Sorry, aber was für ein Unfug. In der Bibel steht vieles aber die wenigen Textstellen sagen mit Sicherheit rein gar nichts über eine homosexuelle Beziehung wie sie in der heutigen Zeit von vielen Menschen geführt wird. Alle Textstellen befassen sich ausschließlich mit Sexualität. Von Liebe und gegenseitiger Achtung, Verantwortung usw. steht in der Bibel kein einziges Wort. Und was Paulus betrifft… er hat nicht nur schwulen Sex verdammt sondern auch viele andere Dinge. Merkwürdigerweise interessiert das niemand. Ich finde es in höchsten Grade unehrlich wenn man sich einige wenige Sätze herauspickt, während man viele andere Textstellen vollkommen ignoriert. Und abgesehen davon sind die Gesetze des alten Bundes zumindest für Christen nicht mehr relevant da es sich ausschließlich um jüdische Gesetze handelt die auch ausschließlich für jüdische Bürger erlassen wurden.

9 12 2013
schreibfreiheit

Lieber Andreas Haustein!
Wenn man sagt, dass die Bibel kein Wort über Liebe und gegenseitiger Verantwortung sagt, dann kann man sie überhaupt nicht kennen.

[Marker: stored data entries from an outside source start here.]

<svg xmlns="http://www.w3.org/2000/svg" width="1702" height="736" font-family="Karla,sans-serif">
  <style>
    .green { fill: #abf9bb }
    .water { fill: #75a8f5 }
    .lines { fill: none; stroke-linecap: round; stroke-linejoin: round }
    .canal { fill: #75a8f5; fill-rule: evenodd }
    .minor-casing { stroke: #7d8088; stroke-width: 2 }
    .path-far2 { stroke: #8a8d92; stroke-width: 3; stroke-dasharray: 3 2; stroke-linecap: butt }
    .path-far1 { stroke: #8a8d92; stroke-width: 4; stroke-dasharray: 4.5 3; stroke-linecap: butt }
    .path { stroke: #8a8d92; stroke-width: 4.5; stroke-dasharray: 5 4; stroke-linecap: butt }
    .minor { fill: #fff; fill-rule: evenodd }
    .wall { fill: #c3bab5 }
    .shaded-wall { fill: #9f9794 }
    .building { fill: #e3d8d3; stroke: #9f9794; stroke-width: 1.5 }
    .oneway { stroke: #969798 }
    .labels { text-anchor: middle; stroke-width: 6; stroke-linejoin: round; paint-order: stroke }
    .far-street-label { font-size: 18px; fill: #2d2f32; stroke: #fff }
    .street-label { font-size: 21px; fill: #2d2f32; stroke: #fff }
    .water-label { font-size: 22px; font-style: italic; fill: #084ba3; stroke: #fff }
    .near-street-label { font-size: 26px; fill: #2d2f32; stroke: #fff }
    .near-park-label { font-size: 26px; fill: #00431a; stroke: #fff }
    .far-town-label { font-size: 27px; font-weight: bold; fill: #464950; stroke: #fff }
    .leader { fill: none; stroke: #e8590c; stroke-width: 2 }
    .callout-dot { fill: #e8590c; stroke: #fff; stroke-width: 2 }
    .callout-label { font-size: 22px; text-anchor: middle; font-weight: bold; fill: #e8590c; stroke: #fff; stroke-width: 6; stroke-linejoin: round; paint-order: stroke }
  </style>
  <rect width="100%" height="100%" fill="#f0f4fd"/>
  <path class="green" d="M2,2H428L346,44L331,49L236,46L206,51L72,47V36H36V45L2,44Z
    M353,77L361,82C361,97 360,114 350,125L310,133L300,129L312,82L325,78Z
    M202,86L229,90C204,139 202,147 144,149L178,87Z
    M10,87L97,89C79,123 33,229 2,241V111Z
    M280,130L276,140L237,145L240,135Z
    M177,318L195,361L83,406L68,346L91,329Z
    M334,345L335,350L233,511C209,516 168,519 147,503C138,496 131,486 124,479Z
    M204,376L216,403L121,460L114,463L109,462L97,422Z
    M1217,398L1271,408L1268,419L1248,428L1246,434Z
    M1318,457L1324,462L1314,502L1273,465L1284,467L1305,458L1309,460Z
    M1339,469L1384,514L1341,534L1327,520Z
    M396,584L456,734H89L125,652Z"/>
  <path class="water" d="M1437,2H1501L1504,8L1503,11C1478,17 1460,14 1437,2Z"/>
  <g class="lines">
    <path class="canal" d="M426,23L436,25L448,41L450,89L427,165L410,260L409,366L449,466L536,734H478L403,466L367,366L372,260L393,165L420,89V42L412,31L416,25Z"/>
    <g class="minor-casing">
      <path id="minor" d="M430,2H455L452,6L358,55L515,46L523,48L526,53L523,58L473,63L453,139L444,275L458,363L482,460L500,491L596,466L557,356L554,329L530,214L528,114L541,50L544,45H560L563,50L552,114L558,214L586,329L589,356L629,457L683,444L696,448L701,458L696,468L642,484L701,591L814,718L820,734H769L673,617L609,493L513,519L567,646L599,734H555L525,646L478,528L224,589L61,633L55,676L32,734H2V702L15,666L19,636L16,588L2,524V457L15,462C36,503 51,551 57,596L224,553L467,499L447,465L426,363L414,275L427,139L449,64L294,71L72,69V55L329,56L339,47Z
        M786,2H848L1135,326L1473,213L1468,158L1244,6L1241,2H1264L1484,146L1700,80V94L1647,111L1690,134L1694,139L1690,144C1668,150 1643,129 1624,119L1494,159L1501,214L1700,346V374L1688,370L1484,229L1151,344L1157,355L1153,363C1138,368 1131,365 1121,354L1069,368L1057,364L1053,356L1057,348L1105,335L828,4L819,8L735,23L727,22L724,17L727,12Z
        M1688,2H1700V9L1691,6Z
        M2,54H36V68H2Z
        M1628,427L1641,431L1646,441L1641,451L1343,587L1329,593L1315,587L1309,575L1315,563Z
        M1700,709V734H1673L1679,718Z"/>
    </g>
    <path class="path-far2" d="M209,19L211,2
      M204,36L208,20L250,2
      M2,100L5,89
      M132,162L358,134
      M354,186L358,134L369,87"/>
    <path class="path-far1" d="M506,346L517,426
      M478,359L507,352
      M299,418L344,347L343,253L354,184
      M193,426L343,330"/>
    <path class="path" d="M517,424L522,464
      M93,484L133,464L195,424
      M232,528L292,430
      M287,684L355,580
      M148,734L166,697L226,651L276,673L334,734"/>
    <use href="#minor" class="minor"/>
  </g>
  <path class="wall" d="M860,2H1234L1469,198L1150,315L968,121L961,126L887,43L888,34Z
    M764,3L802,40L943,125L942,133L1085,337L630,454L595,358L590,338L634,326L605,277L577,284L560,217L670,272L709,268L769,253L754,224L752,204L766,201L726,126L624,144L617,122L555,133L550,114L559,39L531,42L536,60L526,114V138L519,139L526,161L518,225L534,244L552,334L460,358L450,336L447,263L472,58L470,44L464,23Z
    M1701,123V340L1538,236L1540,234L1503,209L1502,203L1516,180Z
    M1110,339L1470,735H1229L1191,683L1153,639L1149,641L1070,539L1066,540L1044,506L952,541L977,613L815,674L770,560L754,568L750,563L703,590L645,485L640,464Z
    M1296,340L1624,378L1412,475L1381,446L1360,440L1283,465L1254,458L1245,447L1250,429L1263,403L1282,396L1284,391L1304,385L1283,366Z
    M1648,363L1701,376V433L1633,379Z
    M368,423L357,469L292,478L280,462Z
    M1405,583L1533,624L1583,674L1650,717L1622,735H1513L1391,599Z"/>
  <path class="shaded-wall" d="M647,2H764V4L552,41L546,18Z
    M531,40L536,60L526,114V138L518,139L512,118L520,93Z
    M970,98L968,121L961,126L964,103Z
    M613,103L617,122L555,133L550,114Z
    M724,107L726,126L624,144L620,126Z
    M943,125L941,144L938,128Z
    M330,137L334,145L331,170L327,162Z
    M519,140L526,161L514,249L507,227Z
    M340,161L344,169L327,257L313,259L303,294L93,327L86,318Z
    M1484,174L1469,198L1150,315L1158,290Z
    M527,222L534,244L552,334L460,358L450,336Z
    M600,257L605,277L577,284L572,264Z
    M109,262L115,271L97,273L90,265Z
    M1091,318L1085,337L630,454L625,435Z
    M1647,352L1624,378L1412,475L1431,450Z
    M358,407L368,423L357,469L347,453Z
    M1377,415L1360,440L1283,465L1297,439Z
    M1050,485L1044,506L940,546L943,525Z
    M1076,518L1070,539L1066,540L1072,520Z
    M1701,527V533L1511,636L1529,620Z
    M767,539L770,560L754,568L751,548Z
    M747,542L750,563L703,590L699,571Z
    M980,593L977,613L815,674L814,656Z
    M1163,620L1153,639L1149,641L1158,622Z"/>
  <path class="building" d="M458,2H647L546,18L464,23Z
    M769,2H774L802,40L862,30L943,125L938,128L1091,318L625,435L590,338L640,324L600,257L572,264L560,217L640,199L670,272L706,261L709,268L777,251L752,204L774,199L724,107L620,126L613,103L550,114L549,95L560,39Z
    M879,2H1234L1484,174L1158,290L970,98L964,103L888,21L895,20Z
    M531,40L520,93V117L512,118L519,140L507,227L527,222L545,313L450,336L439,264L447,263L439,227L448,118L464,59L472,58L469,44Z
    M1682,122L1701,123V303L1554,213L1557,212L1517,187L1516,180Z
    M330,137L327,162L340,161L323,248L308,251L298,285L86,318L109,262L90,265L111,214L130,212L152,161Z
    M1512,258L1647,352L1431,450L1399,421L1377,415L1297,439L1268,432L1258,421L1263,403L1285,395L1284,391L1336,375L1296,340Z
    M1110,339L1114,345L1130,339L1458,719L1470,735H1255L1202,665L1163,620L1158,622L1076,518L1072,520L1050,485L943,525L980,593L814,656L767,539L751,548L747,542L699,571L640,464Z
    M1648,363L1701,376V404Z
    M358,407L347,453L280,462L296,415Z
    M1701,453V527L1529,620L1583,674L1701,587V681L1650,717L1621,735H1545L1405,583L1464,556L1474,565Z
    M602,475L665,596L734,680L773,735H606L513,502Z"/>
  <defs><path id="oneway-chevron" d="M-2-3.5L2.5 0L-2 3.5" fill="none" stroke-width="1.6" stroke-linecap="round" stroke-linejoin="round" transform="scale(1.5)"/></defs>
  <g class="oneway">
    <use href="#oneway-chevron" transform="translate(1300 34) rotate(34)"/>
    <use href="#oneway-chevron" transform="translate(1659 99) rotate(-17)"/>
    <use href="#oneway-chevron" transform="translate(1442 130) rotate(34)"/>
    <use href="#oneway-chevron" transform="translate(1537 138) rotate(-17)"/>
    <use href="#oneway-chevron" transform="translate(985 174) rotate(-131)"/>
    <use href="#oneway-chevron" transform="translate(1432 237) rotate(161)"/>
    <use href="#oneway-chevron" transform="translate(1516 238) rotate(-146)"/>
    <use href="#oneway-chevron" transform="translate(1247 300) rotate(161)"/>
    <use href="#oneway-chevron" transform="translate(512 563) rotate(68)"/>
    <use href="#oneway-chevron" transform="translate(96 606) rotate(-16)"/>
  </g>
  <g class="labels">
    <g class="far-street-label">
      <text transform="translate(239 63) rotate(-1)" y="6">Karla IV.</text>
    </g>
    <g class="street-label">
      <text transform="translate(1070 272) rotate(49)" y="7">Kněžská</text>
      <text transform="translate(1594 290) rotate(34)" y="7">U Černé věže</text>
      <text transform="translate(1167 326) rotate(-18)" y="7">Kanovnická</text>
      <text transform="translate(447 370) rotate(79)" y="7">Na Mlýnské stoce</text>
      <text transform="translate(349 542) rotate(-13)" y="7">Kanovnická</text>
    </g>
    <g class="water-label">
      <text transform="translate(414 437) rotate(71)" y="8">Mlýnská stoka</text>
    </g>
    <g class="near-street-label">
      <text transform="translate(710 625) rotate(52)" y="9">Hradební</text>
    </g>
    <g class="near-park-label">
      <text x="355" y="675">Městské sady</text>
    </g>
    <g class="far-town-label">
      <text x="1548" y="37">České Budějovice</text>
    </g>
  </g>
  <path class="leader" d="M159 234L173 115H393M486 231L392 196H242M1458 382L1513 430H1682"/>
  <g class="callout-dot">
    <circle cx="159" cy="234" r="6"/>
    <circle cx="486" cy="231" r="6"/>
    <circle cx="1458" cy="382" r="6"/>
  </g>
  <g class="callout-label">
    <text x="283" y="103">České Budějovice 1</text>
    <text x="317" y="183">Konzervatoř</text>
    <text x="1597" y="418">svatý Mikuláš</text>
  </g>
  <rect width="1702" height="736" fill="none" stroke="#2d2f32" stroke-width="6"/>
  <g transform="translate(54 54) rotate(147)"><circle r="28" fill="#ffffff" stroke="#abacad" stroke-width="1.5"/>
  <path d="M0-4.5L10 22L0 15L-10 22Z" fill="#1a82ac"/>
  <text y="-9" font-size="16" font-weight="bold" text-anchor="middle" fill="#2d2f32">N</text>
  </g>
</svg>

Die Bibel und vor allem das neue Testament ist ein einziger Liebesbrief an die Menschen.
Allerdings unterscheidet die Bibel 3 verschiedene Arten von Liebe:
Agape – göttliche Liebe
Eros – sexuelle Liebe
Philio – Freundschaftsliebe
Über alle diese Arten von Liebe hat die Bibel sehr viel zu sagen.
Paulus hat die schönste Beschreibung der Agape Liebe im 1. Kor. 13 geschrieben. Das wird bei sehr vielen Hochzeiten gelesen:

Das Hohelied der Liebe
Wenn ich mit Menschen- und mit Engelzungen redete und hätte die Liebe nicht, so wäre ich ein tönendes Erz oder eine klingende Schelle.

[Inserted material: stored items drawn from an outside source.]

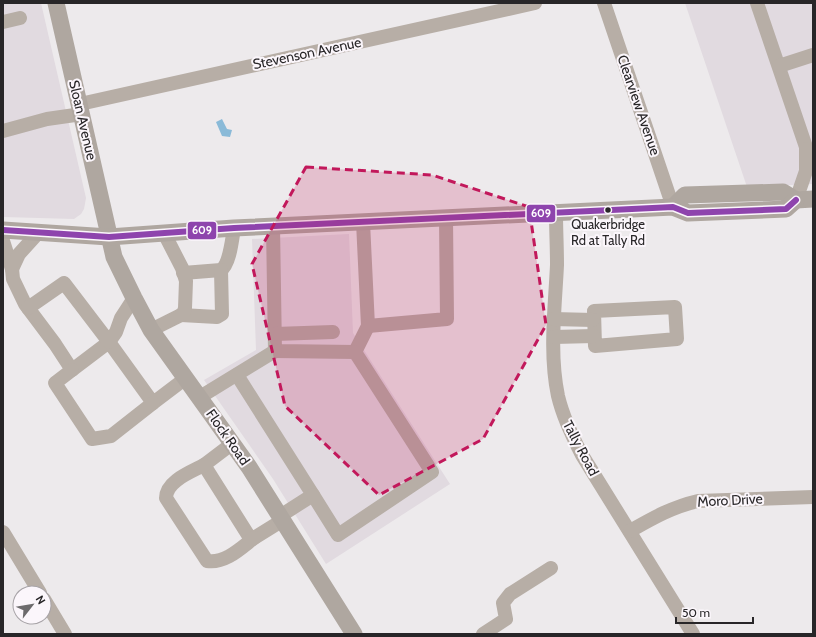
<svg xmlns="http://www.w3.org/2000/svg" width="816" height="637" font-family="Cabin,sans-serif">
	<style>
		.built { fill: #e1dae0 }
		.water { fill: #8abad8 }
		.lines { fill: none; stroke-linecap: round; stroke-linejoin: round }
		.minor { stroke: #b7aea6; stroke-width: 14 }
		.major { stroke: #afa7a0; stroke-width: 17 }
		.bus-1-casing { stroke: #fbf6fb; stroke-width: 9 }
		.bus-1 { stroke: #8e44ad; stroke-width: 6 }
		.marked { fill: #c2185b; fill-opacity: 0.2; stroke: #c2185b; stroke-width: 3; stroke-dasharray: 8 5; stroke-linejoin: round }
		.bus-dot { fill: #282628; stroke: #fbf6fb; stroke-width: 1.5 }
		.labels { text-anchor: middle; dominant-baseline: central; stroke-width: 4; stroke-linejoin: round; paint-order: stroke }
		.bus-label { font-size: 13px; fill: #282628; stroke: #fbf6fb }
		.street-label { font-size: 14px; fill: #282628; stroke: #fbf6fb }
		.line-badge { stroke: #fbf6fb; stroke-width: 1.5 }
		.badge-label { font-size: 11px; text-anchor: middle; font-weight: bold; fill: #fff }
	</style>
	<rect width="100%" height="100%" fill="#edeaec"/>
	<g class="built">
		<polygon points="3,3 41,3 86,198 84,209 81,214 74,219 3,217"/>
		<polygon points="685,3 813,3 813,184 747,187"/>
		<polygon points="349,234 353,333 450,484 326,564 273,479 204,380 256,350 252,239"/>
	</g>
	<polygon class="water" points="222,119 227,129 232,130 230,137 222,136 216,122"/>
	<g class="lines">
		<g class="minor">
			<polyline points="604,3 673,207"/>
			<polyline points="757,3 806,147 813,161"/>
			<polyline points="3,22 20,18"/>
			<polyline points="779,66 813,55"/>
			<polyline points="80,104 535,3"/>
			<polyline points="3,131 47,119 82,114"/>
			<polyline points="796,200 806,171 806,149"/>
			<path d="M556,213C556,230 557,247 557,265C555,308 549,353 558,396C563,417 572,436 582,455L693,634"/>
			<polyline points="273,226 275,351 355,352 368,326 363,222"/>
			<polyline points="3,241 12,269 13,279 25,304 55,344 72,370 109,342 153,403 186,378"/>
			<polyline points="12,269 19,254 38,233"/>
			<path d="M183,273L221,270C230,264 232,239 234,228"/>
			<polygon points="675,307 677,339 595,346 594,311"/>
			<polyline points="28,308 64,283 109,342 116,332 121,318 134,298"/>
			<polyline points="181,315 217,317 222,314 221,270"/>
			<polyline points="553,319 593,320"/>
			<polyline points="368,326 447,319 446,218"/>
			<polyline points="151,330 181,315 184,312 185,308 186,281 182,268 164,233"/>
			<polyline points="275,334 333,332"/>
			<polyline points="554,337 594,336"/>
			<polyline points="72,370 55,383 92,439 111,436 153,403"/>
			<polyline points="237,375 313,495 280,516"/>
			<polyline points="200,397 275,351"/>
			<polyline points="233,443 204,465 250,538 254,538 283,520"/>
			<path d="M204,465C191,472 166,481 166,498L207,561C225,564 241,548 254,538"/>
			<polyline points="313,495 338,535 432,472 355,352"/>
			<path d="M630,531C653,518 672,507 698,501L813,497"/>
			<polyline points="3,532 40,593"/>
			<polyline points="44,599 65,634"/>
			<polyline points="483,634 506,619 503,603 510,594 551,568"/>
		</g>
		<g class="major">
			<polyline points="56,3 114,257 134,298 151,330 249,467 354,634"/>
			<polyline points="673,207 685,195 783,192 796,200 813,199"/>
			<polyline points="3,230 109,237 234,228 673,207 688,213 786,209 796,200"/>
		</g>
		<defs>
			<polyline id="bus-1" points="3,230 109,237 234,228 673,207 688,213 786,209 796,200"/>
		</defs>
		<use href="#bus-1" class="bus-1-casing"/>
		<use href="#bus-1" class="bus-1"/>
	</g>
	<path class="marked" d="M306,167L432,175L529,207L546,325L483,439L379,495L285,406L252,264Z"/>
	<circle class="bus-dot" cx="608" cy="210" r="3.5"/>
	<g class="labels">
		<g class="bus-label">
			<text x="608" y="224">Quakerbridge<tspan x="608" dy="16">Rd at Tally Rd</tspan></text>
		</g>
		<g class="street-label">
			<text transform="translate(307 53) rotate(-12)">Stevenson Avenue</text>
			<text transform="translate(639 105) rotate(71)">Clearview Avenue</text>
			<text transform="translate(83 120) rotate(77)">Sloan Avenue</text>
			<text transform="translate(228 437) rotate(55)">Flock Road</text>
			<text transform="translate(581 448) rotate(62)">Tally Road</text>
			<text transform="translate(730 500) rotate(-3)">Moro Drive</text>
		</g>
	</g>
	<g class="line-badge">
		<rect x="526" y="204" width="30" height="19" rx="4" fill="#8e44ad"/>
		<rect x="187" y="221" width="30" height="19" rx="4" fill="#8e44ad"/>
	</g>
	<g class="badge-label">
		<text x="541" y="217">609</text>
		<text x="202" y="234">609</text>
	</g>
	<rect width="816" height="637" fill="none" stroke="#282628" stroke-width="8"/>
	<g transform="translate(32 605) rotate(59)"><circle r="19" fill="#fbf6fb" stroke="#a7a3a7"/>
	<path d="M0-3L7 15L0 10L-7 15Z" fill="#6d6b6d"/>
	<text y="-6" font-size="11" font-weight="bold" text-anchor="middle" fill="#282628">N</text>
	</g>
	<path d="M676 617v6h77v-6" fill="none" stroke="#282628" stroke-width="2"/>
	<text x="682" y="617" font-size="12" fill="#282628" stroke="#fbf6fb" stroke-width="3" paint-order="stroke">50 m</text>
</svg>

Und wenn ich prophetisch reden könnte und wüsste alle Geheimnisse und alle Erkenntnis und hätte allen Glauben, sodass ich Berge versetzen könnte, und hätte die Liebe nicht, so wäre ich nichts.
Und wenn ich alle meine Habe den Armen gäbe und ließe meinen Leib verbrennen1 und hätte die Liebe nicht, so wäre mir’s nichts nütze.
Die Liebe ist langmütig und freundlich, die Liebe eifert nicht, die Liebe treibt nicht Mutwillen, sie bläht sich nicht auf,
sie verhält sich nicht ungehörig, sie sucht nicht das Ihre, sie lässt sich nicht erbittern, sie rechnet das Böse nicht zu,
sie freut sich nicht über die Ungerechtigkeit, sie freut sich aber an der Wahrheit;
sie erträgt alles, sie glaubt alles, sie hofft alles, sie duldet alles.
Die Liebe hört niemals auf, wo doch das prophetische Reden aufhören wird und das Zungenreden aufhören wird und die Erkenntnis aufhören wird.
Denn unser Wissen ist Stückwerk und unser prophetisches Reden ist Stückwerk.
Wenn aber kommen wird das Vollkommene, so wird das Stückwerk aufhören.
Als ich ein Kind war, da redete ich wie ein Kind und dachte wie ein Kind und war klug wie ein Kind; als ich aber ein Mann wurde, tat ich ab, was kindlich war.
Wir sehen jetzt durch einen Spiegel ein dunkles Bild; dann aber von Angesicht zu Angesicht. Jetzt erkenne ich stückweise; dann aber werde ich erkennen, wie ich erkannt bin.
Nun aber bleiben Glaube, Hoffnung, Liebe, diese drei; aber die Liebe ist die größte unter ihnen.